Episode 18 of Millennium, In Arcadia Ego, aired two weeks before the episode All Souls did on The X-Files. In Arcadia Ego featured guest star Missy Crider (Powder, The Beast, Frailty, Mulholland Drive) as a character who believed she had become pregnant by immaculate conception in prison. She escapes with her lesbian lover not realizing that having the baby will kill her due to a medical condition discovered during a prison medical exam. What the woman doesn’t know was that a prison employee had had sex with her while she was drugged in the infirmary.
After the shock of seeing Emily Perkins in the episode of The X-Files, it was In Arcadia Ego that I thought of as the episode progressed. The two episodes, and season two of Millennium as a whole, share themes of faith in a higher power and what happens when that faith wavers. The final episodes of Millennium’s sophomore season feature an episode about someone collecting the world’s smartest children to be part of Satan’s army and another about four demons marking Frank as the biggest enemy before the season ends with the viral outbreak kills Jack’s wife and puts the world on the brink of apocalypse.

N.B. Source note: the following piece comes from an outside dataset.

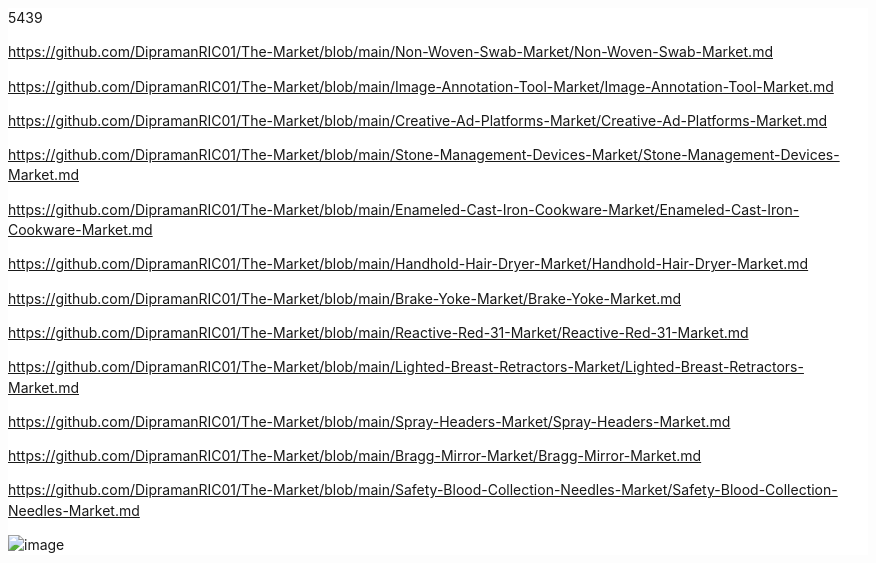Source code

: 5439</p><p><a href="https://github.com/DipramanRIC01/The-Market/blob/main/Non-Woven-Swab-Market/Non-Woven-Swab-Market.md">https://github.com/DipramanRIC01/The-Market/blob/main/Non-Woven-Swab-Market/Non-Woven-Swab-Market.md</a></p><p><a href="https://github.com/DipramanRIC01/The-Market/blob/main/Image-Annotation-Tool-Market/Image-Annotation-Tool-Market.md">https://github.com/DipramanRIC01/The-Market/blob/main/Image-Annotation-Tool-Market/Image-Annotation-Tool-Market.md</a></p><p><a href="https://github.com/DipramanRIC01/The-Market/blob/main/Creative-Ad-Platforms-Market/Creative-Ad-Platforms-Market.md">https://github.com/DipramanRIC01/The-Market/blob/main/Creative-Ad-Platforms-Market/Creative-Ad-Platforms-Market.md</a></p><p><a href="https://github.com/DipramanRIC01/The-Market/blob/main/Stone-Management-Devices-Market/Stone-Management-Devices-Market.md">https://github.com/DipramanRIC01/The-Market/blob/main/Stone-Management-Devices-Market/Stone-Management-Devices-Market.md</a></p><p><a href="https://github.com/DipramanRIC01/The-Market/blob/main/Enameled-Cast-Iron-Cookware-Market/Enameled-Cast-Iron-Cookware-Market.md">https://github.com/DipramanRIC01/The-Market/blob/main/Enameled-Cast-Iron-Cookware-Market/Enameled-Cast-Iron-Cookware-Market.md</a></p><p><a href="https://github.com/DipramanRIC01/The-Market/blob/main/Handhold-Hair-Dryer-Market/Handhold-Hair-Dryer-Market.md">https://github.com/DipramanRIC01/The-Market/blob/main/Handhold-Hair-Dryer-Market/Handhold-Hair-Dryer-Market.md</a></p><p><a href="https://github.com/DipramanRIC01/The-Market/blob/main/Brake-Yoke-Market/Brake-Yoke-Market.md">https://github.com/DipramanRIC01/The-Market/blob/main/Brake-Yoke-Market/Brake-Yoke-Market.md</a></p><p><a href="https://github.com/DipramanRIC01/The-Market/blob/main/Reactive-Red-31-Market/Reactive-Red-31-Market.md">https://github.com/DipramanRIC01/The-Market/blob/main/Reactive-Red-31-Market/Reactive-Red-31-Market.md</a></p><p><a href="https://github.com/DipramanRIC01/The-Market/blob/main/Lighted-Breast-Retractors-Market/Lighted-Breast-Retractors-Market.md">https://github.com/DipramanRIC01/The-Market/blob/main/Lighted-Breast-Retractors-Market/Lighted-Breast-Retractors-Market.md</a></p><p><a href="https://github.com/DipramanRIC01/The-Market/blob/main/Spray-Headers-Market/Spray-Headers-Market.md">https://github.com/DipramanRIC01/The-Market/blob/main/Spray-Headers-Market/Spray-Headers-Market.md</a></p><p><a href="https://github.com/DipramanRIC01/The-Market/blob/main/Bragg-Mirror-Market/Bragg-Mirror-Market.md">https://github.com/DipramanRIC01/The-Market/blob/main/Bragg-Mirror-Market/Bragg-Mirror-Market.md</a></p><p><a href="https://github.com/DipramanRIC01/The-Market/blob/main/Safety-Blood-Collection-Needles-Market/Safety-Blood-Collection-Needles-Market.md">https://github.com/DipramanRIC01/The-Market/blob/main/Safety-Blood-Collection-Needles-Market/Safety-Blood-Collection-Needles-Market.md</a></p>
![image](https://github.com/user-attachments/assets/76c9f55c-2e4a-4b49-b41c-c299d8b92747)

The parallels between both shows having late season episodes featuring the devil and both Frank and Scully wavering in their faith are more evident to me now that I’ve rewatched them together. Teenage me did not much get the link at the time because my mind was more on graduating high school, but I love seeing the connection now. The millennium was certainly approaching in that era of my life and the excitement for it was palpable, but there was also fear in Y2K – that all computers would crash and the world would end because programmers didn’t think past 1999 for some odd reason. Seeing both of these shows be so cynical about the end of that century with new eyes makes me want to dive into the next seasons.